Imaging Life: Lamia as John Keats’s Vitalist Debate
|Keywords:||約翰．濟慈;浪漫主義;《蕾米亞》;生命;生命力;John Keats;Romanticism;Lamia;life;vitality||Issue Date:||2016||Abstract:||
This thesis examines how John Keats employs imageries of vitality in Lamia to express his opinions of the vitalist debate. This debate, peaked at the period from 1814 to 1819, began with different interpretations of John Hunter’s living principle explaining the origin of life. John Abernethy and William Lawrence were two representative physiologists expressing their opinions of vitality in London’s Royal College of Surgeons. Romantic writers were also interested in concepts of vitality in the dimension of politics and religion, contemplating on the danger of superstition and tyranny. Due to its mysterious nature, vitality became a significant concept linking different aspects in Romantic period.
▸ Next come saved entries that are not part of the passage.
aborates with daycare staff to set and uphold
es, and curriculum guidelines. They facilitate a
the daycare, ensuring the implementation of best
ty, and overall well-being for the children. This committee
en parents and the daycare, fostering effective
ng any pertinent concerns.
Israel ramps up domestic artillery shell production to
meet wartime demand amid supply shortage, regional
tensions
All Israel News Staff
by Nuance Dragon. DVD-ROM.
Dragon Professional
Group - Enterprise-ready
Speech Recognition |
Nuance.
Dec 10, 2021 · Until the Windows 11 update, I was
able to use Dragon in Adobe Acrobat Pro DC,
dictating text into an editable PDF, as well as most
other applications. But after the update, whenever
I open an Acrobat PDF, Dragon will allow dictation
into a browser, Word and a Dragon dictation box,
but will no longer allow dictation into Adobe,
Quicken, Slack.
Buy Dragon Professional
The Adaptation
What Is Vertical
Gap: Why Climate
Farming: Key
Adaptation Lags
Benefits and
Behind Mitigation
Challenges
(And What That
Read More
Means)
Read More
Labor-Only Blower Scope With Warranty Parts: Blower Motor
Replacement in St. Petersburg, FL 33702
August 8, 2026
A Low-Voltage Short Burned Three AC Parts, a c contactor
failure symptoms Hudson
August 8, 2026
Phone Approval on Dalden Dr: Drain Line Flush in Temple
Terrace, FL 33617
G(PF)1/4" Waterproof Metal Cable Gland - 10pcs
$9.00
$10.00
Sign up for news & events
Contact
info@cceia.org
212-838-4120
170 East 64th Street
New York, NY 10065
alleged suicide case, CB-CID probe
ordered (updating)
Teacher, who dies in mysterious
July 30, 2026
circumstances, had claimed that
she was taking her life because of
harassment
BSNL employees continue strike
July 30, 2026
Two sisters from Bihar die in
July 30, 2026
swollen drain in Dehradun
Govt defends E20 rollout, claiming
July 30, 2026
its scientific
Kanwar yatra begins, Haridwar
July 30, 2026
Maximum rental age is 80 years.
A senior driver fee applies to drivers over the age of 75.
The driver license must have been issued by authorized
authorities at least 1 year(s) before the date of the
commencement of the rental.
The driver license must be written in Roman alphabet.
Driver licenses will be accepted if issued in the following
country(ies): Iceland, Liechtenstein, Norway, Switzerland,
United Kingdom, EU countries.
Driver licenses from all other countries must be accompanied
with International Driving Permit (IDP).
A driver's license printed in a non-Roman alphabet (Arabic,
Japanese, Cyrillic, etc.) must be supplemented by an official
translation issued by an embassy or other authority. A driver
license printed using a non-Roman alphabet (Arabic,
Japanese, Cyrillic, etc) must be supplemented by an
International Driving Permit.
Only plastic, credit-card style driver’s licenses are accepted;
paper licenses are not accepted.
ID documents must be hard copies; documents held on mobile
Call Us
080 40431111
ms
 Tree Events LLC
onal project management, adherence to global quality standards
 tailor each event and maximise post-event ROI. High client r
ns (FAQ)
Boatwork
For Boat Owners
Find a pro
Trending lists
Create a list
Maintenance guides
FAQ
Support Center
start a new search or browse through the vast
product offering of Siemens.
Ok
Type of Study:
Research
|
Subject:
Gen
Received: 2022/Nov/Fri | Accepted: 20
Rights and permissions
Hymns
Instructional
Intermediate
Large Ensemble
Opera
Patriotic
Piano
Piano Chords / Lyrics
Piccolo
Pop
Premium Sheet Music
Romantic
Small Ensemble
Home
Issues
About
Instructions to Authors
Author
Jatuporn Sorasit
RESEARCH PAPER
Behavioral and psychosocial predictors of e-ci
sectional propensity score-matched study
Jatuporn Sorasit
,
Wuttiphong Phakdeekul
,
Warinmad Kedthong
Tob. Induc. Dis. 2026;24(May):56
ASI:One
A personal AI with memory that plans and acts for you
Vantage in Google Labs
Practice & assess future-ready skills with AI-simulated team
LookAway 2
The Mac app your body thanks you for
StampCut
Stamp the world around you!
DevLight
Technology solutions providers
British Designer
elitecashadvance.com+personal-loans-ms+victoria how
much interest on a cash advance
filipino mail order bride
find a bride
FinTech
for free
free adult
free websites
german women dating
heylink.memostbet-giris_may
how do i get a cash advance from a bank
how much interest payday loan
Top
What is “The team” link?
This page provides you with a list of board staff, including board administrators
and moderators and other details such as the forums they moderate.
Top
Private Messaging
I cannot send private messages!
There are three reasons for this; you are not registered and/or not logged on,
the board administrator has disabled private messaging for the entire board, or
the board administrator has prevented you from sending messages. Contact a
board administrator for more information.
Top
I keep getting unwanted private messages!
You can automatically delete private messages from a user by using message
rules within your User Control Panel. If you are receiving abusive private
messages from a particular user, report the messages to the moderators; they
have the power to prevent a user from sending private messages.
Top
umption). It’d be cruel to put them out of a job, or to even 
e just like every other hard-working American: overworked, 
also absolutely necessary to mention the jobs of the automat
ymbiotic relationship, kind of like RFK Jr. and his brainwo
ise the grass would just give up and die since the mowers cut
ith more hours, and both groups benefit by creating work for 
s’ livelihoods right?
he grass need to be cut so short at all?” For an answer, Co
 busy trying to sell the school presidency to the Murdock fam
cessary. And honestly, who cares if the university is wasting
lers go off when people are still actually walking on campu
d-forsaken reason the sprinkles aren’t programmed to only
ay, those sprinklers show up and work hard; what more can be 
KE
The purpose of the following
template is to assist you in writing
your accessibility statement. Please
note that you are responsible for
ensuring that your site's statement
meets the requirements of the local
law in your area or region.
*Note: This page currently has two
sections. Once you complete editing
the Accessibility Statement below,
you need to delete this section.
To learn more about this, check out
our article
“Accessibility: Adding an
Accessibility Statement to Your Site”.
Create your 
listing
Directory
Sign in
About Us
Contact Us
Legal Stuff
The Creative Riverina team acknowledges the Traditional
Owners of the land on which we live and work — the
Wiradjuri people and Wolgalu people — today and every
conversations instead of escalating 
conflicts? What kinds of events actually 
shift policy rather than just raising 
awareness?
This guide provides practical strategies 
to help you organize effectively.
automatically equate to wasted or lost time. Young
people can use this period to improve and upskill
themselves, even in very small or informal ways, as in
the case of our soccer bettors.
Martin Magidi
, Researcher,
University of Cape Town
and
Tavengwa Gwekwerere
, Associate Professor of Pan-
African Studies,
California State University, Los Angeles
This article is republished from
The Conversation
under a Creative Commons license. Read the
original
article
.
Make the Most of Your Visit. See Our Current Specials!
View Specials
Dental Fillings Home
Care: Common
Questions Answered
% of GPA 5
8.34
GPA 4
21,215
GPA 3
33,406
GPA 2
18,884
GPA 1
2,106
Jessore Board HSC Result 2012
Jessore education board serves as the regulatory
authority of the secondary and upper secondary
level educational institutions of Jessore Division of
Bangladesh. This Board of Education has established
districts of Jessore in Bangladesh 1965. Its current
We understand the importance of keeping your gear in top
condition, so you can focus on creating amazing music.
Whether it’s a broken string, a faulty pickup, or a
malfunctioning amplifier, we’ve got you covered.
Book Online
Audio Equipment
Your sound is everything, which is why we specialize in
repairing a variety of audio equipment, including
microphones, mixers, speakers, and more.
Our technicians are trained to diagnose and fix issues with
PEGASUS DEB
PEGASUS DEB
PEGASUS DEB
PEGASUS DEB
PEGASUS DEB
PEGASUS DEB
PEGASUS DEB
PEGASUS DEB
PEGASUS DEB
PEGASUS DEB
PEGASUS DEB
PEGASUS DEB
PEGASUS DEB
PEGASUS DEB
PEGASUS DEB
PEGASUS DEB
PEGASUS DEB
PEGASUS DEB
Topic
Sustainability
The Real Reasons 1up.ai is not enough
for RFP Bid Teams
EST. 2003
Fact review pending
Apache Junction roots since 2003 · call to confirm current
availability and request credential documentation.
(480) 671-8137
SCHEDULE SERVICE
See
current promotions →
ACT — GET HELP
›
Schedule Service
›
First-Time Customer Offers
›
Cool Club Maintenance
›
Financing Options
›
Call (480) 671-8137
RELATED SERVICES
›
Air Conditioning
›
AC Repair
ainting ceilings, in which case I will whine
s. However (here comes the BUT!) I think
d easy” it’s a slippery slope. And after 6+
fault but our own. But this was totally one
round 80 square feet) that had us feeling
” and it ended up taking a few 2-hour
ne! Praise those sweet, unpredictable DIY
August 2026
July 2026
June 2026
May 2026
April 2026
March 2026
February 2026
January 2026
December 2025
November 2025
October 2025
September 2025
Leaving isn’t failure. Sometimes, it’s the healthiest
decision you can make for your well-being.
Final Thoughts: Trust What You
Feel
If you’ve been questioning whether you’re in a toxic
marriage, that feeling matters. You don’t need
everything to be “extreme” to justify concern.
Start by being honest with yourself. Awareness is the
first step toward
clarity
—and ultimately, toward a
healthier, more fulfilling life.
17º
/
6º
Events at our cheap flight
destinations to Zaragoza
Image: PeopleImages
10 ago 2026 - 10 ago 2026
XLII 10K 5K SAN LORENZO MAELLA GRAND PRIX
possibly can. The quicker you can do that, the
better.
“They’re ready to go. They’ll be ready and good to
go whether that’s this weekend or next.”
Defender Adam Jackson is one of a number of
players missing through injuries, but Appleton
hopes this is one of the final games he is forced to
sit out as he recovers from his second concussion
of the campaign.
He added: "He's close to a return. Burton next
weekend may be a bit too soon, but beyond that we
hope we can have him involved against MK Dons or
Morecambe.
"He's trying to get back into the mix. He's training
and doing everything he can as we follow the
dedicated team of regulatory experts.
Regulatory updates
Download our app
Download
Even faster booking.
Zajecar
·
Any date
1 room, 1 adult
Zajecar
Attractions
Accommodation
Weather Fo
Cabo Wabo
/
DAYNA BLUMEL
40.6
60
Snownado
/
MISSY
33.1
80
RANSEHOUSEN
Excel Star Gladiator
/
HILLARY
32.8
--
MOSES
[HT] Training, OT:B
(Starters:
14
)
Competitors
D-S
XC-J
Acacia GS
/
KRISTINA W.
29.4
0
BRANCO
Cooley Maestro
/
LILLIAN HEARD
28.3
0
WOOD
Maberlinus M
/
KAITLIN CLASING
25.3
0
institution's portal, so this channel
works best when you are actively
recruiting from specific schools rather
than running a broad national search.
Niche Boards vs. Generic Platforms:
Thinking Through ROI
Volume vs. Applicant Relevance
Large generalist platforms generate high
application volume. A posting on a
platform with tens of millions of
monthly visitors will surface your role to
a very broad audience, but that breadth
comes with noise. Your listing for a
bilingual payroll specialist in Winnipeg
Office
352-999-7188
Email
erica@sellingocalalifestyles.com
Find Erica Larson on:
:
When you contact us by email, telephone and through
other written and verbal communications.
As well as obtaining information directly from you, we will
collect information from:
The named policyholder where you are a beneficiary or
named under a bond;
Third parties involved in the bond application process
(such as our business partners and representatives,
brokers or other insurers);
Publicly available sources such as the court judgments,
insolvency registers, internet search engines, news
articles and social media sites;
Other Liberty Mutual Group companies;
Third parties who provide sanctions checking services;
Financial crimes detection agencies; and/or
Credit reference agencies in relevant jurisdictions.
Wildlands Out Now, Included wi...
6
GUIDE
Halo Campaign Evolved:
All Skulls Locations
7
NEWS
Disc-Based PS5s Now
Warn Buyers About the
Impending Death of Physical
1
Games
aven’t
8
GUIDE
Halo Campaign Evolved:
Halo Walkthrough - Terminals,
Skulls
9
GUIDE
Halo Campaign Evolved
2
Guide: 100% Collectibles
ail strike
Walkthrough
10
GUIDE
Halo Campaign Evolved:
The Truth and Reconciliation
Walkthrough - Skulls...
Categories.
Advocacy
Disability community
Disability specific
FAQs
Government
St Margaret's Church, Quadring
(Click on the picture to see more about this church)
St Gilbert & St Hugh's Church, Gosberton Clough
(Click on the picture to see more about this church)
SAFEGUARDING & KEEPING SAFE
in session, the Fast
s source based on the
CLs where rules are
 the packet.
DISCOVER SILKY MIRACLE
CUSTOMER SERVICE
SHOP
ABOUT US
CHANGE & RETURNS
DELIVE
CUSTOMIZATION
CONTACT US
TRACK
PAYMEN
In Keats’s case, I claim that with his medical training Keats transforms scientific knowledge into aesthetic expressions of vitality to present how imagination works. He employs concepts borrowed from mesmerism to reflect on the nature and the effects of imagination, such as how to influence others and generate sensations. His writings show his concerns about the birth of living beings and writing of poetry as parallel process of creation. Emotions play a crucial role in both processes. Lamia serves as a site for presenting various imageries of vitality proposed by physiologists, such as blood and electricity. As a hybrid and transformative creature, Lamia represents Keats’s ideas of vitality, embodying the beauty and mystery of life. This thesis explores how Lamia reconciles his quests for literature and for science, revealing their intricate relations.